Che il coronavirus non danneggia solo i polmoni, ma anche altri organi tra cui cuore e cervello, è ormai risaputo. Ma la conclusione a cui sono arrivati di recente i medici è ancora più preoccupante: sembra che il 30% dei guariti dal covid subiscano danni permanenti, e diventino così malati cronici.
A parlarne è Maurizio Viecca, primario di cardiologia dell’ospedale Sacco di Milano, in un approfondimento sul Fatto Quotidiano. “Qui da noi abbiamo avuto persone dimesse e poi rientrate in ospedale dopo un mese con embolie, flebiti e vasculiti”, racconta Viecca.
Le polmoniti bilaterali interstiziali tipiche del covid sarebbero la conseguenza di piccoli coaguli di piastrine, detti trombi bianchi, che impediscono lo scambio di ossigeno e anidride carbonica tra gli alveoli e i polmoni. Questo è quanto suggeriscono gli esami autoptici su circa 30 pazienti morti per coronavirus: “In tutti è stato riscontrato un parametro del sangue, detto D-dimero, molto alto ed espressione di trombosi“, spiega Viecca.
“Sono stati osservati trombi di fibrina di piccoli vasi arteriosi in 33 pazienti, metà dei quali con coinvolgimento dei tessuti e associati ad alti livelli di D-dimero nel sangue”. La conclusione di Maurizio Viecca è che “ci ritroveremo con circa il 30% di guariti da Covid trasformati in malati cronici e colpiti soprattutto da difficoltà respiratorie”.
Il primario di cardiologia del Sacco ha sottolineato quindi un aspetto importante dell’emergenza covid, che non si riduce alla cura dei pazienti infetti e alla prevenzione dei contagi. Presto sarà necessario implementare il numero di letti nei reparti di pneumologia, creare ambulatori appositi per il controllo dell’andamento clinico dei guariti, e seguire i malati cronici a domicilio.

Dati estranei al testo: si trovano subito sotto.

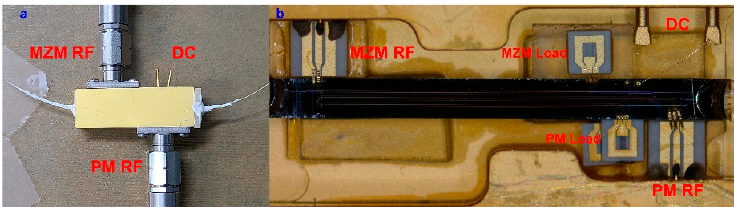
Figure 2. Photographs of the packaged LNOI modulation device. ( a ) Exterior appearance. ( b ) Internal layout.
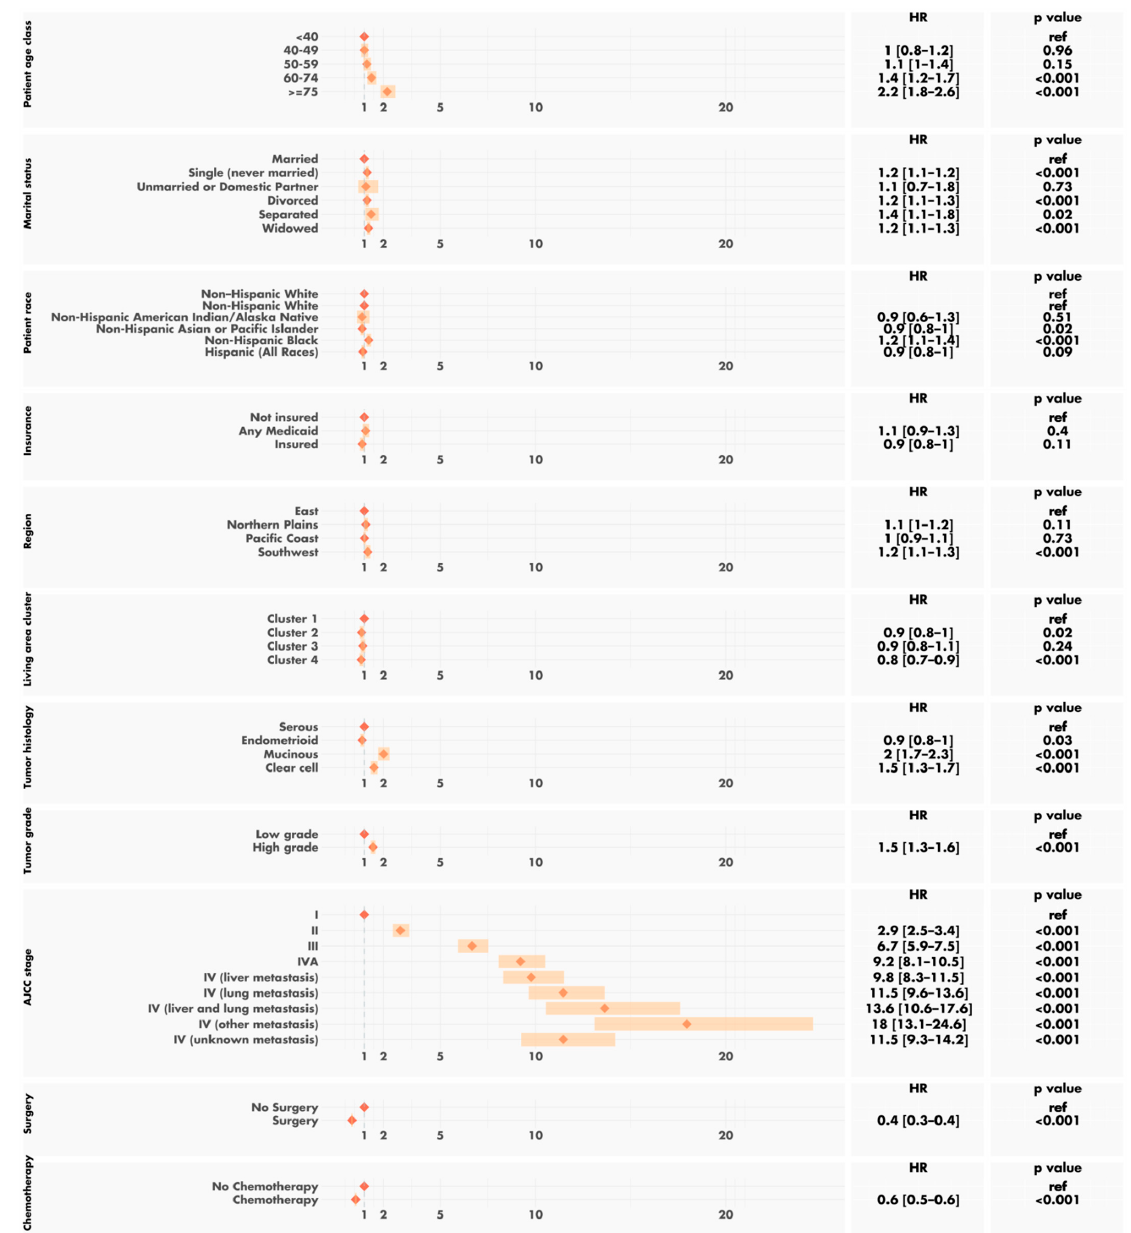
Figure 7. Multivariable survival analysis.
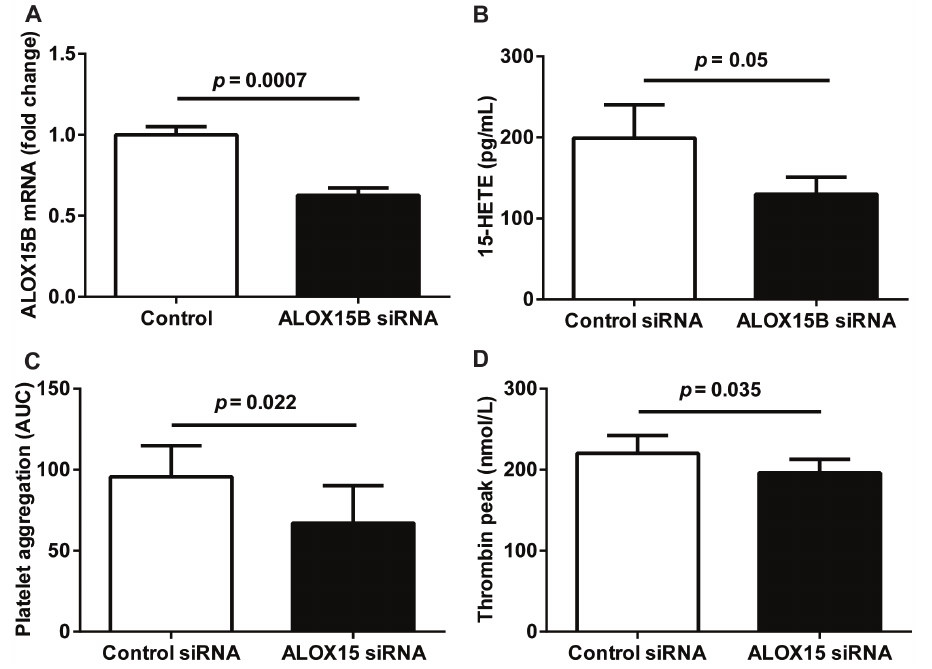
Figure 4. ALOX15B knockdown reduces platelet aggregation and thrombin generation. Primary human monocyte-derived macrophages were transfected with non-silencing control siRNA or ALOX15B siRNA and incubated for 24 hours in ischemia. (A) ALOX15B mRNA expression in macrophages transfected with control or ALOX15B siRNA. ( B ) 15-HETE production in cell lysates from macrophages transfected with control or ALOX15B siRNA. ( C ) Area under the curve (AUC) of platelet aggregation measured using cell lysates from macrophages transfected with control or ALOX15B siRNA. ( D ) Peak thrombin value measured in pooled normal plasma incubated with cell lysates from macrophages transfected with control or ALOX15B siRNA. Data are mean 6 SEM from 4 independent experiments (i.e. macrophages from 4 blood donors) analyzed in duplicate.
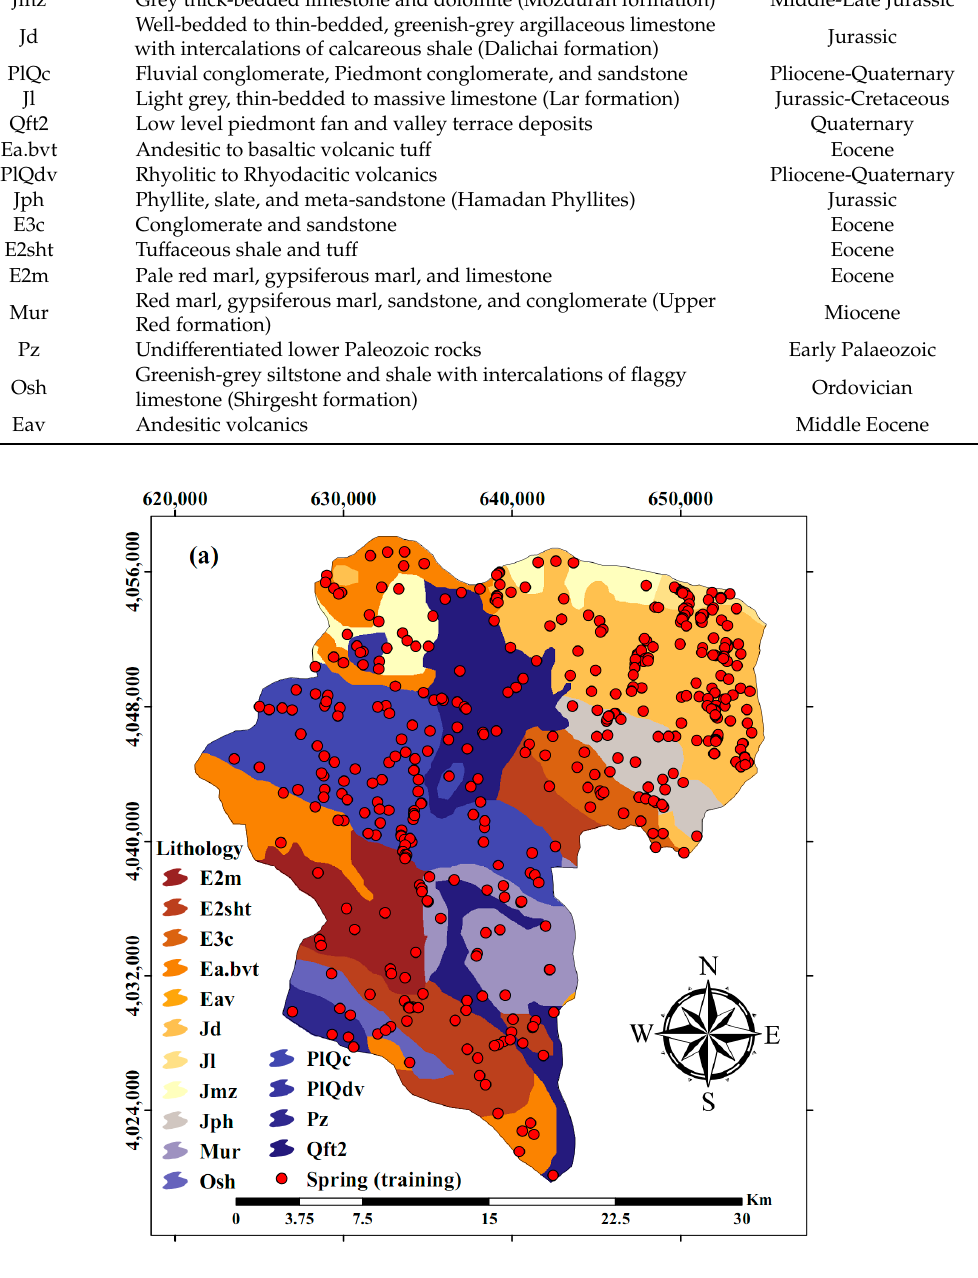
Figure 6. Lithology of the study area (symbols are de fi ned in Table 2).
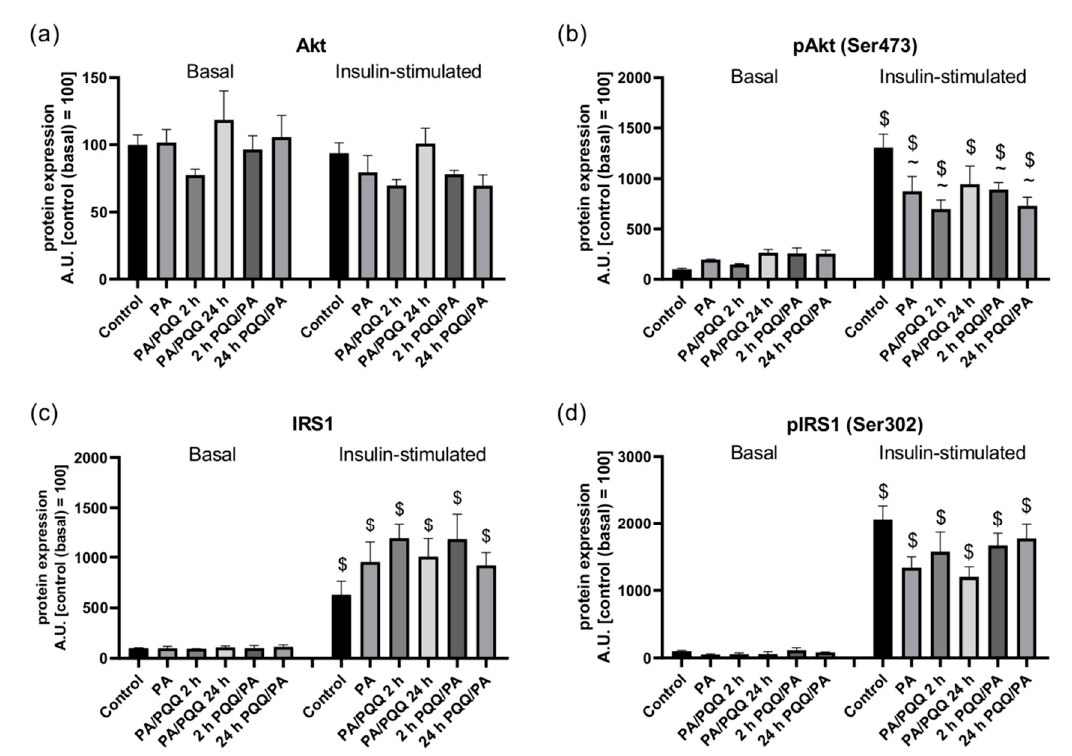
Figure A1. E ff ects of short- and long-time incubation with PQQ on the protein expression of ( a ) Akt, ( b ) pAkt (Ser 473), ( c ) IRS1, ( d ) pIRS1 (Ser302) in L6 myotubes. Control is set as 100 and the values are presented as mean ± SEM based on six independent determinations. ANOVA with a post hoc Tukey’s test was applied. ~ p < 0.05, study groups versus control; $ p < 0.05, insulin-stimulated versus basal conditions. ANOVA: analysis of variance; GAPDH: glyceraldehyde 3-phosphate dehydrogenase; PA: palmitic acid; PQQ: pyrroloquinoline quinone. Table A4. Annealing temperature and specific primer sequences for target genes in real-time PCR reaction.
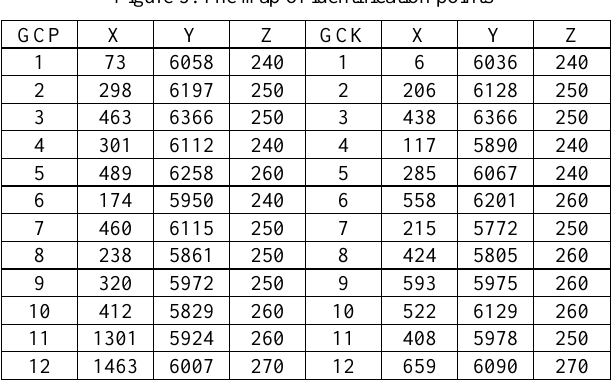
Figure 3. The map of identification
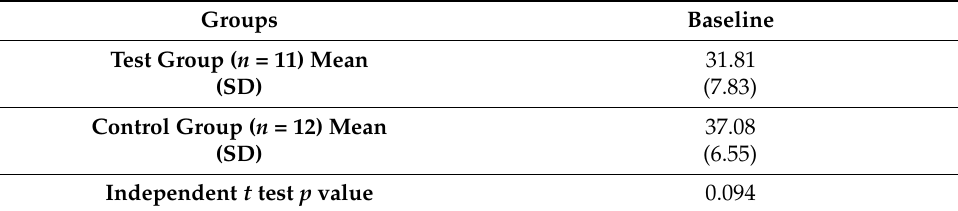
Scheme 3. Intergroup comparison of marginal bone loss. Table 6. Intergroup comparison of mean primary stability in test and control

Anche Luca Richeldi, pneumologo al Gemelli di Roma, concorda con la previsione di Viecca. “Reliquati polmonari ci sono, per questo avremo una coorte di pazienti che avrà dei residuati fibrotici a livello polmonare e diventerà una nuova categoria di pazienti con malattie polmonari e insufficienza respiratoria, che rappresenterà certamente un nuovo problema sanitario”.